As you can see from the pics the Victory chisels look a little coarser then the L-N's (and lets face it-direct comparision is what these chisels are about) and stained beech handles? Uuhh..... Memories of delightful, folding edge Crowns..... :wink: 
I would like to see some in the flesh before making a final judgement and,as this is the first picture published of them yes, your right to say lets not discount them out of hand. 
£150 for 5 chisels, though......Have to be an silly person to spend that kinda money on a set of chisels :lol: 
Cheers
silly person :sign3:


----------



## Alf (30 Sep 2005)

Philly":1kzby6a8 said:


> ...the *Victory* chisels...


See what I mean about the "Victor" brand name impact being non-existant? :wink: :lol: 

Cheers, Alf


----------



## Aled Dafis (1 Oct 2005)

Thanks for the welcome, I've been hanging around for a while, but was yet to post a reply.

I totally agree, the Victor brand just doesn't cut the mustard (pun intended).

What do Veritas/Lee Valley have up their sleeve as regards chisels A2 or otherwise, Rob Lee must have something on the cards - Rob are you out there?

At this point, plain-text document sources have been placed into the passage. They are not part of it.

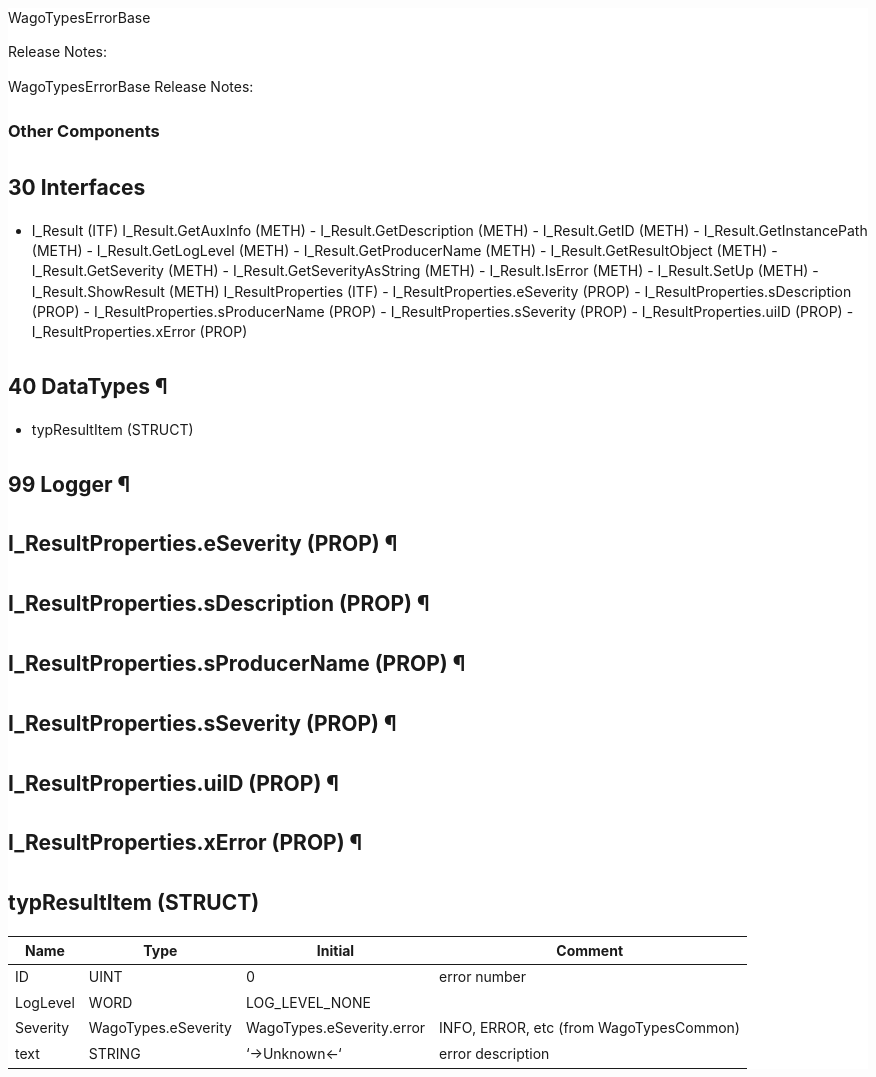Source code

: WagoTypesErrorBase

Release Notes:

WagoTypesErrorBase Release Notes:

### Other Components


## 30 Interfaces


- I_Result (ITF) I_Result.GetAuxInfo (METH) - I_Result.GetDescription (METH) - I_Result.GetID (METH) - I_Result.GetInstancePath (METH) - I_Result.GetLogLevel (METH) - I_Result.GetProducerName (METH) - I_Result.GetResultObject (METH) - I_Result.GetSeverity (METH) - I_Result.GetSeverityAsString (METH) - I_Result.IsError (METH) - I_Result.SetUp (METH) - I_Result.ShowResult (METH) I_ResultProperties (ITF) - I_ResultProperties.eSeverity (PROP) - I_ResultProperties.sDescription (PROP) - I_ResultProperties.sProducerName (PROP) - I_ResultProperties.sSeverity (PROP) - I_ResultProperties.uiID (PROP) - I_ResultProperties.xError (PROP)

## 40 DataTypes ¶


- typResultItem (STRUCT)

## 99 Logger ¶


## I_ResultProperties.eSeverity (PROP) ¶


## I_ResultProperties.sDescription (PROP) ¶


## I_ResultProperties.sProducerName (PROP) ¶


## I_ResultProperties.sSeverity (PROP) ¶


## I_ResultProperties.uiID (PROP) ¶


## I_ResultProperties.xError (PROP) ¶


## typResultItem (STRUCT)


| Name | Type | Initial | Comment |
| --- | --- | --- | --- |
| ID | UINT | 0 | error number |
| LogLevel | WORD | LOG_LEVEL_NONE |  |
| Severity | WagoTypes.eSeverity | WagoTypes.eSeverity.error | INFO, ERROR, etc (from WagoTypesCommon) |
| text | STRING | ‘->Unknown<-‘ | error description |

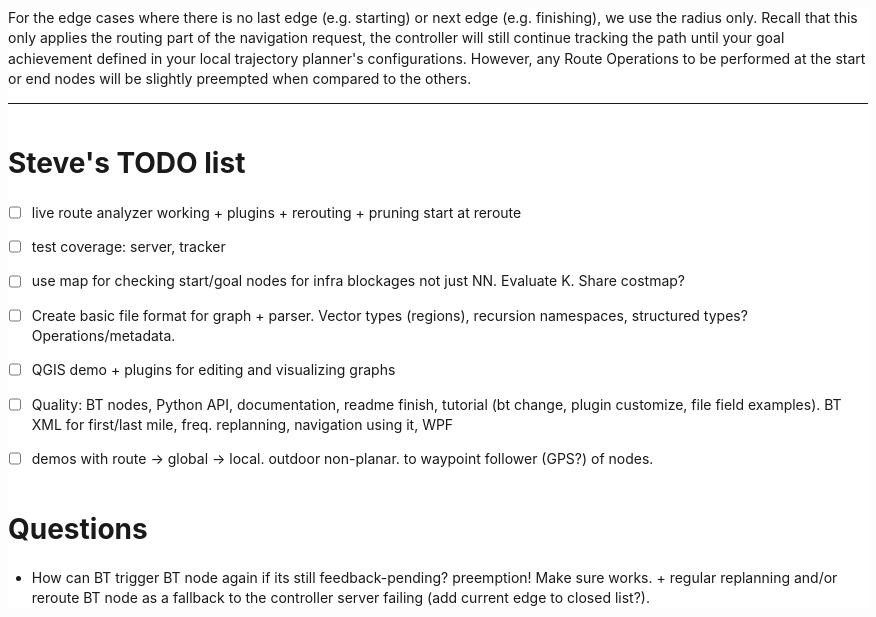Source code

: For the edge cases where there is no last edge (e.g. starting) or next edge (e.g. finishing), we use the radius only. Recall that this only applies the routing part of the navigation request, the controller will still continue tracking the path until your goal achievement defined in your local trajectory planner's configurations. However, any Route Operations to be performed at the start or end nodes will be slightly preempted when compared to the others.

---

# Steve's TODO list

- [ ] live route analyzer working + plugins + rerouting + pruning start at reroute
- [ ] test coverage: server, tracker


- [ ] use map for checking start/goal nodes for infra blockages not just NN. Evaluate K. Share costmap?




- [ ] Create basic file format for graph + parser. Vector types (regions), recursion namespaces, structured types? Operations/metadata.
- [ ] QGIS demo + plugins for editing and visualizing graphs



- [ ] Quality: BT nodes, Python API, documentation, readme finish, tutorial (bt change, plugin customize, file field examples). BT XML for first/last mile, freq. replanning, navigation using it, WPF
- [ ] demos with route -> global -> local. outdoor non-planar. to waypoint follower (GPS?) of nodes.

# Questions

- How can BT trigger BT node again if its still feedback-pending? preemption! Make sure works. + regular replanning and/or reroute BT node as a fallback to the controller server failing (add current edge to closed list?).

Come to think of it that's probably not such a good idea as my collection of Veritas tools is increasing at a rapid pace - BUS purchase due at Axminster show, plus possibly some others.  :roll:


----------



## Philly (25 Nov 2005)

Hi All
See the Victor chisels are on the Axminster website now.
http://www.axminster.co.uk/product.asp? ... 2005wk46b&
Pity they weren't at the Axminster show for a looky-feely..... :? 
Philly


----------



## Mdotflorida (26 Nov 2005)

Aled, welcome to the forum. Carmarthen is only a couple of miles away from me.

Jeff


----------